## EXTRACTED TEXT
The outrageous grace of God...
One of my favourite experiences is being drawn forward on a path of study in the scriptures and discovering thoughts and ideas which are fresh and stimulate thinking and faith. And it's even better if it presents a different way of viewing things, possibly contrary to conventional interpretation. Well, I have been drawn down such a pathway this week.
Reading on in Luke's gospel, we came to chapter 11 where the disciples ask Jesus to teach them to pray as John the Baptist taught his disciples. Jesus' response is initially to offer the 'Lord's Prayer' framework which seems very 'lean' in this gospel. Sometimes we can stop here, but his answer moves on and he offers a parable, an exhortation and an insight into the Father's heart by suggesting a comparison with theirs.
I've always read the parable with a smile, thinking of the neighbour tucked up in bed for the night with his children, reluctant to come and unlock the door. You'll remember the man has called on his neighbour at midnight because a friend on a journey has presumably just arrived and he has no bread to offer. In the end, the rather grumpy neighbour finally opens his door and gives him the bread he needs, not because, as Jesus says, he is his friend but because of the man's persistence or boldness. It was this latter word which drew me initially: 'persistence' in one NIV version, 'boldness in another, and even 'outrageous shamelessness' in another! With this translation Jesus appears to be suggesting a determined persistence or boldness will be rewarded with the Father's response to our prayers - which is the conventional interpretation of this parable.

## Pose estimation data
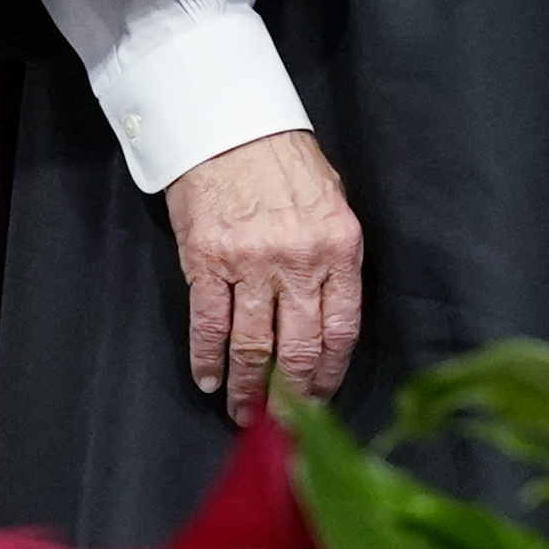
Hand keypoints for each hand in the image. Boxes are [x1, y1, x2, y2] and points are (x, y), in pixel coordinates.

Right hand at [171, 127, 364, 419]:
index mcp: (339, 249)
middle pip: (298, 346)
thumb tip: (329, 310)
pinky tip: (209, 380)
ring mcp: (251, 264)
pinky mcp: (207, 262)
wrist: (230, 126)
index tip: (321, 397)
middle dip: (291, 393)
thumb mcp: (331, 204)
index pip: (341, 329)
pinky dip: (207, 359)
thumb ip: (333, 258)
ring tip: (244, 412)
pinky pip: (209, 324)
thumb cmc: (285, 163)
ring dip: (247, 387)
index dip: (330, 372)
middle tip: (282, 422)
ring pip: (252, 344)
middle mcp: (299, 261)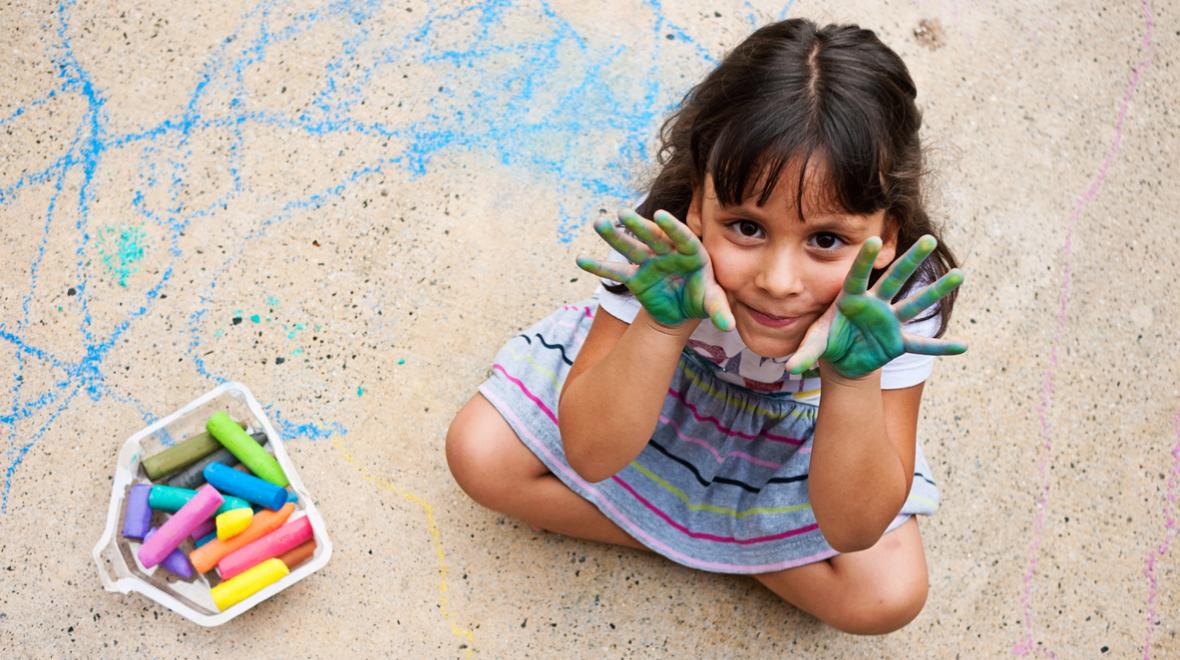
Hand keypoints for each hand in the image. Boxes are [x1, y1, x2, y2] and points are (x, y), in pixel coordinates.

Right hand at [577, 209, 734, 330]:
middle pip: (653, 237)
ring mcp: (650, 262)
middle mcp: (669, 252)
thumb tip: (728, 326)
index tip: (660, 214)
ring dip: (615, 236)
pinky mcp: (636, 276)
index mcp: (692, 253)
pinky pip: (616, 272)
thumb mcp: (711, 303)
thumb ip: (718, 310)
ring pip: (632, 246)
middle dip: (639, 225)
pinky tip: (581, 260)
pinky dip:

...

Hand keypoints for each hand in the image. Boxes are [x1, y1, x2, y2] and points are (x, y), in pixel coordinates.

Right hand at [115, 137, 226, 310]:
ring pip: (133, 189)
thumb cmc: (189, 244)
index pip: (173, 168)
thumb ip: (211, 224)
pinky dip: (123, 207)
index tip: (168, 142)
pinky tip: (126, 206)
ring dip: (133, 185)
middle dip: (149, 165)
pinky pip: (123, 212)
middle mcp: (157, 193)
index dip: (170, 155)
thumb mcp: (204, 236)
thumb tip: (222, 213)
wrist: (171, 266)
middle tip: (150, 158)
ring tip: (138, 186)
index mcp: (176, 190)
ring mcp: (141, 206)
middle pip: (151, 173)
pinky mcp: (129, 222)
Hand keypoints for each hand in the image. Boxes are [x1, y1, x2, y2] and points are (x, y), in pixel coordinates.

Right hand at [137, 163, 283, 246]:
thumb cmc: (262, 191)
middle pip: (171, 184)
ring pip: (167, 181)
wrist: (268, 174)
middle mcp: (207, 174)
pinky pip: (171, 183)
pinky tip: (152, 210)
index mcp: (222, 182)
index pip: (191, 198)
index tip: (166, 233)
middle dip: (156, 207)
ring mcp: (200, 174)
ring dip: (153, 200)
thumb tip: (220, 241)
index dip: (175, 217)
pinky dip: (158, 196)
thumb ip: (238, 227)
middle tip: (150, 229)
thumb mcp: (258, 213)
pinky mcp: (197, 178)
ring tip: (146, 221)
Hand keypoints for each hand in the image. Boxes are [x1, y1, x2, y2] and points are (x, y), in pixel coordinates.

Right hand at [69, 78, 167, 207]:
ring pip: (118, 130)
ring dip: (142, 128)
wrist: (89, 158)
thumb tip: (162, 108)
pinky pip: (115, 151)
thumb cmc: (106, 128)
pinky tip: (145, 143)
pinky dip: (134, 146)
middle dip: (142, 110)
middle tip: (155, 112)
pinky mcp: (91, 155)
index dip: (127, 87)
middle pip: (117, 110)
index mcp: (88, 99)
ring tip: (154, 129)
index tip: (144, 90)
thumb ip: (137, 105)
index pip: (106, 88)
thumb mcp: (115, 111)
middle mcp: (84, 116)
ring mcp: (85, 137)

## TASK SET
1 - Print everything in the reflection on the parable of the friend at midnight from "One of my favourite" down to "pathway this week.".
2 - Carry on writing the reflection on the parable of the friend at midnight from where it stops.

## ANSWERS BY ITEM NUMBER
1 -
One of my favourite experiences is being drawn forward on a path of study in the scriptures and discovering thoughts and ideas which are fresh and stimulate thinking and faith. And it's even better if it presents a different way of viewing things, possibly contrary to conventional interpretation. Well, I have been drawn down such a pathway this week.

2 -
But this is where it starts to get interesting. I had to look up the Greek original and discovered the word anaideia. It is used only once in the whole new testament and the simplest translation would be 'no-shame'. Fascinatingly, in greek mythology Anaideia is the name of a Greek goddess or spirit of ruthlessness, shamelessness and unforgiveness. She was said to be the companion of Hybris, from whom we derive the word hubris meaning excessive pride or self-confidence - often in combination with or synonymous with arrogance. In its ancient Greek context, I understand that it typically describes behaviour that defies the norms of behaviour or challenges the gods which, in turn, brings about the downfall or nemesis of the perpetrator of hubris. The goddess Hybris has been described as being guilty of 'insolent encroachment upon the rights of others' and in ancient Athens, hubris was defined as the use of violence to shame the victim. Anaideis' opposite partner was Eleos, the goddess of mercy. It seems rather difficult to understand how Jesus would be encouraging this kind of spirit and approach when it comes to prayer. Furthermore, the whole context of Jesus' teaching here on prayer focusses on the willingness of the Father to respond: Ask and it WILL be given to you; HOW MUCH MORE will your heavenly Father give... The notion that God somehow is reluctant to answer and requires us to keep banging on the door in an 'outrageously shameless' manner appears to contradict the tone of the rest of his teaching here.
Is it possible that we have been misinterpreting the core of this parable?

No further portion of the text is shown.